If this is the case, while the 9:1 ratio may be impressive, it may not be representative of the genuine feelings of the group, or may simply represent those in the voting group who feel confident enough in their understanding of MHC to cast a vote. In conceptual terms, 100% of the votes received may in actuality represent only 10% of all the votes possible. In this case, few could argue that 9% stated approval is “overwhelming.”

The arguments encapsulated in this article only brush the surface of a complex argument involving a universe of points and counterpoints. So far, only a handful of mutuals have converted, or announced plans to convert, to the MHC organization. Of these, most could be classified as mid-sized mutuals, with assets of $10 billion or less.

Perhaps the degree of controversy is best explained in looking at the largest mutual life insurers. Of these, only two, Principal Life and Pacific Life, have been able to run the gauntlet of consumers and regulators to be able to convert. Other well-known mutual insurers, such as Prudential, John Hancock, and Metropolitan Life, have apparently abandoned the prospect of successfully converting to MHC and have instead announced intentions to fully demutualize. One other notable, Northwestern Mutual Life, has publicly announced it will retain its mutual status, and although it is in the top five largest mutual life insurers currently, it may soon be the largest mutual life insurer by a sizable margin.

But as with any emotional issue, debate about the rationality of introducing MHC legislation is bound to continue well into the future, with its usual entourage of civil lawsuits accompanying it. And similarly with any emotional issue, we can surely find fragments of truth in the arguments of both parties, while the whole truth continues to elude us. The future is typically the best indicator to determine whether MHC laws were successful.
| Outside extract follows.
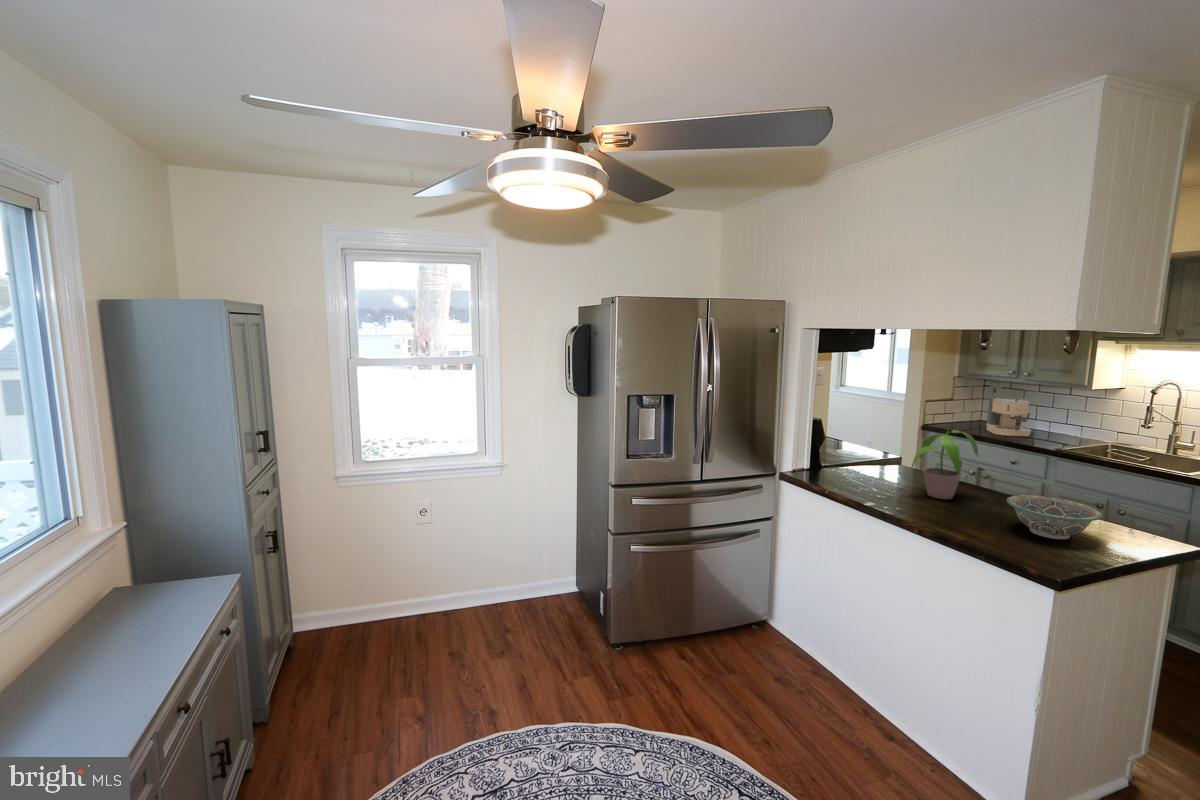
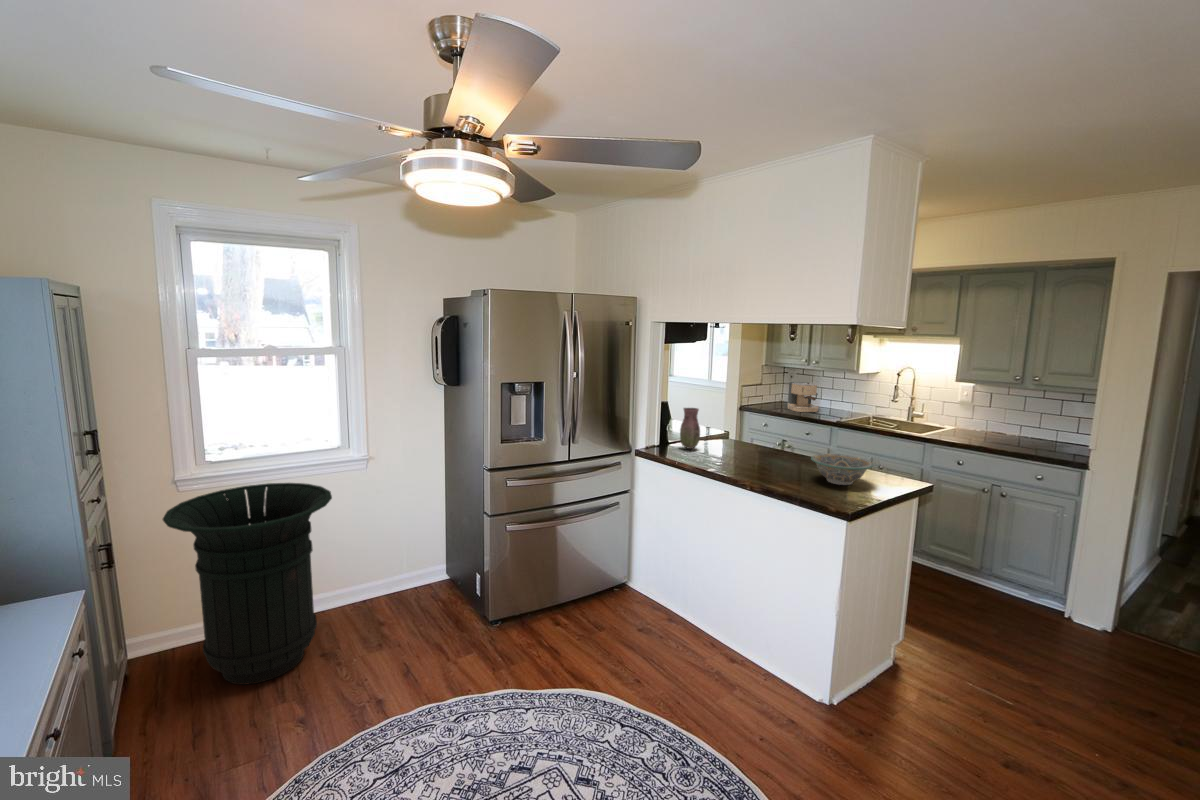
vase: none [834,427,859,476] -> present [680,408,700,449]
potted plant: present [910,430,978,499] -> none [733,405,797,462]
trash can: none [318,483,461,673] -> present [163,483,332,685]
But as is usually the case with the future, by then it will likely be too late.

Matthew O. Hughes recently completed a secondment with the International Insurance Council (IIC), a Washington, DC trade association promoting free global insurance commerce. Prior to his appointment to the IIC, Mr Hughes accumulated over five years' experience with the international unit of a US life insurer with over $75 billion in assets under management, serving as a research analyst for Latin American and European expansion and support. Mr Hughes is also a Fellow of the Life Management Institute.

Note: The author presents many arguments for and against the concept of mutual holding company conversion. While the author does have personal views on the issue, the goal with this article is to present the prevailing public arguments. The reader should not attribute any of the comments above as the author's personal position, with the exception of the introduction and conclusion.